Watches and Wonders 2026 : le salon a-t-il encore un sens ?
Avec 130 000 visiteurs, 62 marques et 400 nouveautés, Watches and Wonders 2026 interroge son propre format. Entre coûts vertigineux, dilution médiatique et concurrence des nouveaux modèles, le salon vit-il sa dernière décennie ?
Genève, fin avril. La Palexpo bourdonne, les hôtels affichent complet depuis des semaines, les files s’étirent devant les halls Rolex et Patek Philippe. À première vue, Watches and Wonders (W&W) n’a jamais été aussi puissant. 130 000 visiteurs sur une semaine, 62 marques exposantes, près de 400 nouveautés dévoilées, 5 000 journalistes accrédités venus des cinq continents. Les chiffres donnent le vertige.

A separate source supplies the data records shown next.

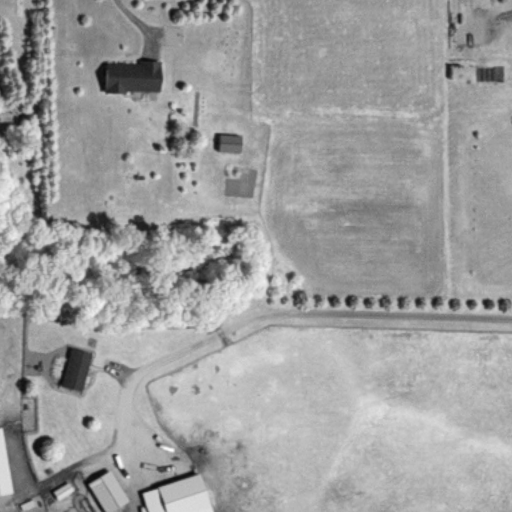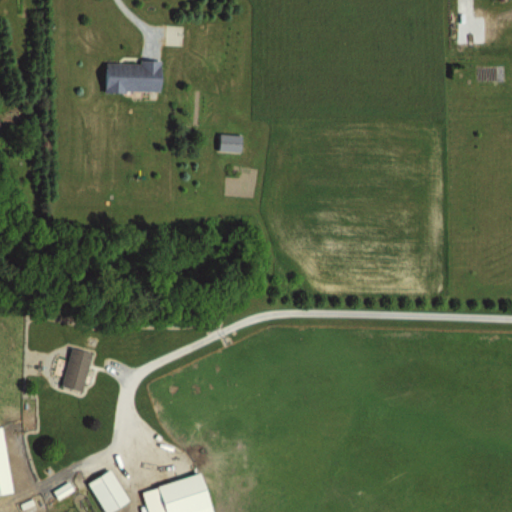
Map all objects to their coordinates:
road: (129, 15)
building: (127, 75)
road: (299, 312)
building: (71, 367)
building: (102, 490)
building: (176, 494)
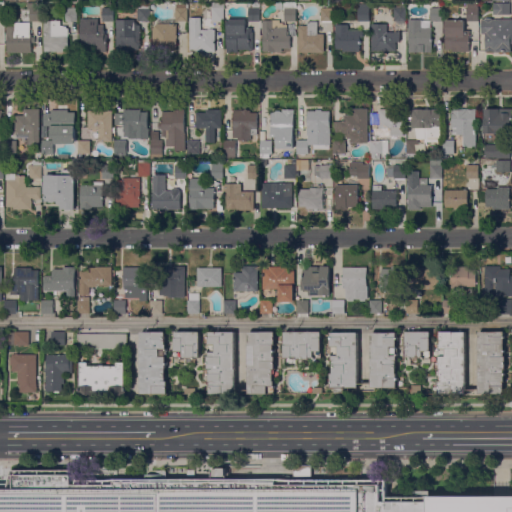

Pourtant, derrière cette mécanique bien huilée, des questions de fond émergent. À qui profite vraiment le salon ? Que reste-t-il du dialogue entre marques et collectionneurs quand la semaine horlogère genevoise pèse plusieurs centaines de millions de francs en coûts directs et indirects ? Et surtout : dans un monde où Rolex et Omega investissent massivement leurs propres boutiques flagships et plateformes digitales, le grand-messe printanier de Genève conserve-t-il sa raison d’être ?
L’édition 2026 en chiffres
Les statistiques officielles de la Fondation Watches and Wonders donnent le ton. Avec 130 000 entrées — contre 49 000 en 2024 et 65 000 en 2025 — la progression est spectaculaire. L’ouverture au public a changé la donne : les passionnés, simples curieux et acheteurs finaux représentent désormais près de 60 % de la fréquentation totale. Le reste se répartit entre professionnels (revendeurs, détaillants) et presse internationale.
Les 62 marques exposantes incluent l’intégralité du gotha horloger : Rolex, Patek Philippe, Vacheron Constantin, Audemars Piguet, Cartier, les entités du Swatch Group (Omega, Longines, Breguet), du Richemont (Jaeger-LeCoultre, IWC, Piaget) et de LVMH (Hublot, TAG Heuer, Bulgari). Mais aussi des indépendants de premier plan comme F.P. Journe, Kari Voutilainen ou De Bethune — une présence qui était impensable il y a cinq ans.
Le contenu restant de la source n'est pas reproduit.